**WHAT THIS TASK INVOLVES**
Among the lines below, copy exactly those from the one with "Icon, 16-30days: 5.9 -> 8.5" through the one with "Způsobilé výdaje (Below Standard), Kofinancování", counting both ends.

Revision comparison data
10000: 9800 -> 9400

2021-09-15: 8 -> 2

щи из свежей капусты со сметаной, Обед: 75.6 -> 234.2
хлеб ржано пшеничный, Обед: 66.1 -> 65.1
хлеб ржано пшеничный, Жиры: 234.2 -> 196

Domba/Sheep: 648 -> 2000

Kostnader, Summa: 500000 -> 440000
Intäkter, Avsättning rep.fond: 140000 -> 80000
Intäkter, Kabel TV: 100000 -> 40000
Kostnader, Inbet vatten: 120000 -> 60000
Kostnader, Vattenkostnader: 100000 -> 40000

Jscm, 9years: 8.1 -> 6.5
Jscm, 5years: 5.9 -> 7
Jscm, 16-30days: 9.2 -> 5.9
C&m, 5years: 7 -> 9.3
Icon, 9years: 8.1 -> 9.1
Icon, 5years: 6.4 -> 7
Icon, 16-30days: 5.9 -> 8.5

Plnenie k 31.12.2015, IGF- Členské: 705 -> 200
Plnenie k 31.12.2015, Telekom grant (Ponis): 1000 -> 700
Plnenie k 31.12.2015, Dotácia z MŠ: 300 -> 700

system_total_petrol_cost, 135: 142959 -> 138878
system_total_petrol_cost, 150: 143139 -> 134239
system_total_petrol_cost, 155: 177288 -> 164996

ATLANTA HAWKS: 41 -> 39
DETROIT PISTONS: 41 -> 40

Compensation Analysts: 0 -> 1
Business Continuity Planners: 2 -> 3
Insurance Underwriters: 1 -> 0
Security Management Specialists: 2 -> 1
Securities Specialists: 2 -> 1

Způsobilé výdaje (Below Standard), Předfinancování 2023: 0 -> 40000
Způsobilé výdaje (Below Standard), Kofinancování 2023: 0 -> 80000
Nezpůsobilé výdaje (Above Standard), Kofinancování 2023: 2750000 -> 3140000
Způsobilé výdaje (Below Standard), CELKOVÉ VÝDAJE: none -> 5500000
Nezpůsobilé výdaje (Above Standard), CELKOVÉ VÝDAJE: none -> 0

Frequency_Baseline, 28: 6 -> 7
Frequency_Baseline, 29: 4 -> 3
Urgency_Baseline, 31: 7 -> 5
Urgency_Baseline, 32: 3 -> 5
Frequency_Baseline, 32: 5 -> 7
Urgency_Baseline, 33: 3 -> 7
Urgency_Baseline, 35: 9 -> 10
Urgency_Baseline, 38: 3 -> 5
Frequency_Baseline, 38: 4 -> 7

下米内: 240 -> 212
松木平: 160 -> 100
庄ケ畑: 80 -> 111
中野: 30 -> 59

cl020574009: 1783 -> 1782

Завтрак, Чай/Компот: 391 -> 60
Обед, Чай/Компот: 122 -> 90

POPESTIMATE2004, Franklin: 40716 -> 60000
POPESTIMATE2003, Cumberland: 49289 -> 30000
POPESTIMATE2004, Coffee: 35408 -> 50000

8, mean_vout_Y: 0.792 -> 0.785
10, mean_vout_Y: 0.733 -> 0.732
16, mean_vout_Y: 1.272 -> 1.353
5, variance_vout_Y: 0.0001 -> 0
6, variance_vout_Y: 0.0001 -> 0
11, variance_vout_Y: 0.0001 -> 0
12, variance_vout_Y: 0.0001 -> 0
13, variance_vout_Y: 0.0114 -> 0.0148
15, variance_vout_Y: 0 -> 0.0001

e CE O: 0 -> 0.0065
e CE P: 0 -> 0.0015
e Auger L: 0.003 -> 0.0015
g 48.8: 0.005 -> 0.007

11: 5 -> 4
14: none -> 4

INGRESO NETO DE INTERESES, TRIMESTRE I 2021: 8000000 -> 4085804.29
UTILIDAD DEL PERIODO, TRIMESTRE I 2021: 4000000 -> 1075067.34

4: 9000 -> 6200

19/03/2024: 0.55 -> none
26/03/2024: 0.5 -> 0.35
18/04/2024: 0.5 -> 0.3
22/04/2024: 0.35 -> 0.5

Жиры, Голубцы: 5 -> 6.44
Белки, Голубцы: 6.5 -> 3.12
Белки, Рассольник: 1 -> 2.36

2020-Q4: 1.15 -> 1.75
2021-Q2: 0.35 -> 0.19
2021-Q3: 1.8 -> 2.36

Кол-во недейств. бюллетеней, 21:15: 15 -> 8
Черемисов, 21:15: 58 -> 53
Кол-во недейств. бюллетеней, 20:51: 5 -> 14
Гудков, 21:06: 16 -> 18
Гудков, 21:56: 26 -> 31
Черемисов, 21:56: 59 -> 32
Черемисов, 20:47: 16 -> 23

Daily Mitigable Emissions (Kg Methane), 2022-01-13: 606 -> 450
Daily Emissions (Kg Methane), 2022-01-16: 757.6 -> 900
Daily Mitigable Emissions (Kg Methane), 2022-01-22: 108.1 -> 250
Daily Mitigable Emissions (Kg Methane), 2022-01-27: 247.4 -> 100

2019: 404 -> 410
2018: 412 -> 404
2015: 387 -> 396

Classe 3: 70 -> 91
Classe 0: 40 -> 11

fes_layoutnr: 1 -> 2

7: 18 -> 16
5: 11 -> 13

**WRITTEN ANSWER**
Icon, 16-30days: 5.9 -> 8.5

Plnenie k 31.12.2015, IGF- Členské: 705 -> 200
Plnenie k 31.12.2015, Telekom grant (Ponis): 1000 -> 700
Plnenie k 31.12.2015, Dotácia z MŠ: 300 -> 700

system_total_petrol_cost, 135: 142959 -> 138878
system_total_petrol_cost, 150: 143139 -> 134239
system_total_petrol_cost, 155: 177288 -> 164996

ATLANTA HAWKS: 41 -> 39
DETROIT PISTONS: 41 -> 40

Compensation Analysts: 0 -> 1
Business Continuity Planners: 2 -> 3
Insurance Underwriters: 1 -> 0
Security Management Specialists: 2 -> 1
Securities Specialists: 2 -> 1

Způsobilé výdaje (Below Standard), Předfinancování 2023: 0 -> 40000
Způsobilé výdaje (Below Standard), Kofinancování 2023: 0 -> 80000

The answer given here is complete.